- **SHORT PROBLEM**
Which lines in the records below contain the word "results"? Copy each of them in full.

- **WORKING DATA**
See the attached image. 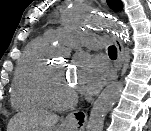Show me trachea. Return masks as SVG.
Masks as SVG:
<instances>
[{"instance_id":"trachea-1","label":"trachea","mask_w":151,"mask_h":131,"mask_svg":"<svg viewBox=\"0 0 151 131\" xmlns=\"http://www.w3.org/2000/svg\"><path fill=\"white\" fill-rule=\"evenodd\" d=\"M108 54L110 57H117V48L115 46H109L108 47Z\"/></svg>"}]
</instances>
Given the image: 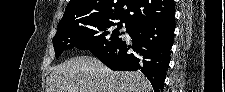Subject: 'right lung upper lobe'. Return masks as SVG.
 Masks as SVG:
<instances>
[{"label":"right lung upper lobe","mask_w":225,"mask_h":92,"mask_svg":"<svg viewBox=\"0 0 225 92\" xmlns=\"http://www.w3.org/2000/svg\"><path fill=\"white\" fill-rule=\"evenodd\" d=\"M175 16L173 0H70L58 29L74 22H113L133 27L146 21L168 20Z\"/></svg>","instance_id":"1"}]
</instances>
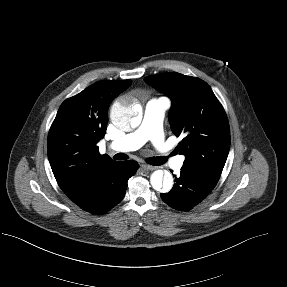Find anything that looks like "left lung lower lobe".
<instances>
[{
    "label": "left lung lower lobe",
    "instance_id": "1",
    "mask_svg": "<svg viewBox=\"0 0 287 287\" xmlns=\"http://www.w3.org/2000/svg\"><path fill=\"white\" fill-rule=\"evenodd\" d=\"M175 177V184L170 192L162 193V200L170 207L187 211L201 202L215 187L198 172L183 166L180 175Z\"/></svg>",
    "mask_w": 287,
    "mask_h": 287
}]
</instances>
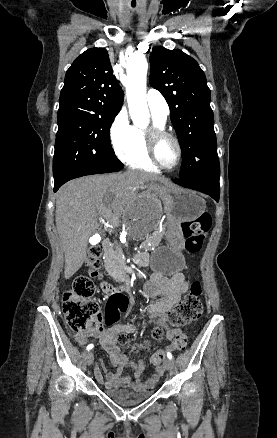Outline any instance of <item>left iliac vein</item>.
Instances as JSON below:
<instances>
[{"instance_id":"obj_1","label":"left iliac vein","mask_w":277,"mask_h":438,"mask_svg":"<svg viewBox=\"0 0 277 438\" xmlns=\"http://www.w3.org/2000/svg\"><path fill=\"white\" fill-rule=\"evenodd\" d=\"M172 366H173V363H172V361L170 359H166L164 361V367H165L166 370H168V371L171 370Z\"/></svg>"}]
</instances>
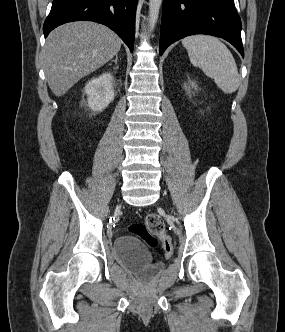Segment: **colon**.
Wrapping results in <instances>:
<instances>
[{"mask_svg":"<svg viewBox=\"0 0 285 332\" xmlns=\"http://www.w3.org/2000/svg\"><path fill=\"white\" fill-rule=\"evenodd\" d=\"M129 232L152 247L161 245L166 257L173 253V245L170 238L165 234V224L156 214L146 216L143 223H134L129 226Z\"/></svg>","mask_w":285,"mask_h":332,"instance_id":"1","label":"colon"}]
</instances>
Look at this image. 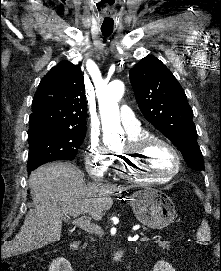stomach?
Segmentation results:
<instances>
[{
	"instance_id": "0dacf381",
	"label": "stomach",
	"mask_w": 221,
	"mask_h": 271,
	"mask_svg": "<svg viewBox=\"0 0 221 271\" xmlns=\"http://www.w3.org/2000/svg\"><path fill=\"white\" fill-rule=\"evenodd\" d=\"M131 207L140 223L163 229L172 223L175 217V205L166 193L151 191V189H138L131 195Z\"/></svg>"
}]
</instances>
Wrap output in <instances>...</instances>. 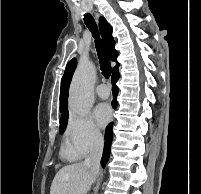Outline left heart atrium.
Here are the masks:
<instances>
[{
    "instance_id": "left-heart-atrium-1",
    "label": "left heart atrium",
    "mask_w": 201,
    "mask_h": 194,
    "mask_svg": "<svg viewBox=\"0 0 201 194\" xmlns=\"http://www.w3.org/2000/svg\"><path fill=\"white\" fill-rule=\"evenodd\" d=\"M111 115V108L105 103L99 104L94 110L95 119L101 127L109 122Z\"/></svg>"
}]
</instances>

- **TASK RESULT**
Wrapping results in <instances>:
Segmentation results:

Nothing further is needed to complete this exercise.